Today felt impossible at times. I have had a delay in cash flow from clients and that has led to some tight funds. A polite way of saying: we’re skint. I tried to deposit a wad of cash into my account twice today, and both times the credit union screwed up. The whole business was rather a downer, to be honest.
Anyway in the midst of these adventures I’m standing in line at Rite Aid about to ask for their ATM, to try to get this cash where it needs to go. I realize the cashier is having a discussion with the customer in line. I look and see he is in a wheelchair, he is black, he is wearing some kind of trucker-style hat. I see that and then I am tuning into their words. “The cheapest is seven dollars for the Pall Malls,” she tells him. I watch him count some singles. He is a dollar short. He is trying to figure it out. It’s obvious what I can do. I lean forward and say, “I’ll get them,” and hand him the bill in my hand, a $5. He is immediately surprised and says “Thank you, thank you!” I am thinking, How much it would suck to not be able to buy the brand you want to buy?
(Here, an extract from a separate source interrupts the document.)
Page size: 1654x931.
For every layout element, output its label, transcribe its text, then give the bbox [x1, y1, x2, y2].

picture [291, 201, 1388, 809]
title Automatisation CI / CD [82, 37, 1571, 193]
Maybe he even likes Pall Malls, who knows. But I’m in a hurry so I can’t stay. At that moment I spy the ATM and as I say, “You’re welcome,” I put my hand on his shoulder to say, Okay.
There was someone standing in my living room just the other day who was telling me about some panhandlers, and how they shouldn’t be out asking for money with a baby, and how they seemed “sketchy”. The person telling the story, well I was interrupted before I could say what I know, which is we don’t really need to worry about any of that because if I have extra cash or even sometimes of if I don’t I can pass something along because we all need to eat.
I am in the middle of a t-shirt upcycle project: seven shirts, 50 cents apiece. All re-cut and re-sized, with notes on how it was done. And of course I’m putting together a master tutorial for others to follow, if they want excellent results. My thirteen-year-old son is my model; a series of vignettes on his beauty. It’s the perfect summer project: keeping me company for a week, reminding me not to get caught up, not to forget.